The BEIS department has unveiled the incentives as part of a new framework for encouraging the creation of new radioactive waste disposal sites.

The government is looking for communities prepared to host the underground facilities which will be used to house solid radioactive waste.

Up to £1 million per annum will be made available for communities that take part in the early stage of the geological disposal facility (GDF) siting process, says the document. This will rise to up to £2.5m per year for those communities where investigative boreholes are sunk to assess the potential suitability of sites.

The incentives mirror those on offer in communities that host fracking operations.

Disposal sites will have to be geologically stable so that the waste can be contained on a long-term basis from the surface environment. The GDFs will be located at least 200m underground and will consist of layers of steel, rock and clay in order to prevent leakage of radioactive material.

The facilities will be expected to safely contain the waste for the ‘thousands’ of years that it will take some to decay.
Government estimates that up to 600 skilled jobs will be created at each disposal site, rising to more than 1,000 during construction process. It has said it has a strong preference for a single disposal facility.

The new package, which includes a national planning statement to help determine the location of new facilities, has been launched after Cumbria County Council withdrew a bid to host one in 2013.

Greenpeace UK chief scientist Dr Doug Parr branded the funding offer a bribe. He said: “Having failed to find a council willing to have nuclear waste buried under their land, ministers are resorting to the tactics from the fracking playbook – bribing communities and by-passing local authorities.

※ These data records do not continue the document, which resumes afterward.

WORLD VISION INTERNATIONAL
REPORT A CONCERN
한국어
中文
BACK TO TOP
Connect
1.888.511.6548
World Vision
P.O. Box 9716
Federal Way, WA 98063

“With six new nuclear plants being planned, the waste problem is just going to get much worse. Since there is no permanent solution for the disposal of spent nuclear fuel, the responsible thing to do would be to stop producing more of it instead of just passing the radioactive buck to future generations.”

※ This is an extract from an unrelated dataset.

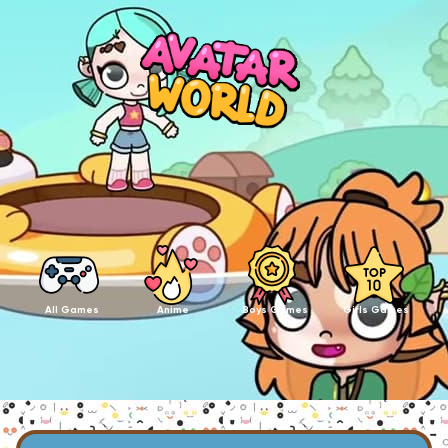
All Games
Anime
Boys Games
Girls Games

He said that ministers should focus instead on developing cheaper renewable energy generation.

Tom Greatrex, chief executive of the Nuclear Industry Association, said the government’s proposals will place communities at the centre of the process for identifying nuclear waste disposal sites.

Richard Black, director of the Energy and Climate Intelligence Unit (ECIU) said that new disposal facilities were ‘imperative’ given the government’s commitment to a new fleet of nuclear power stations.

But he warned that ministers faced a tough challenge winning the public’s trust on the issue. He said: “The only approach that stands a chance of succeeding is absolute openness – and one hopes that this will indeed be the approach, because the waste can’t be wished out of existence.”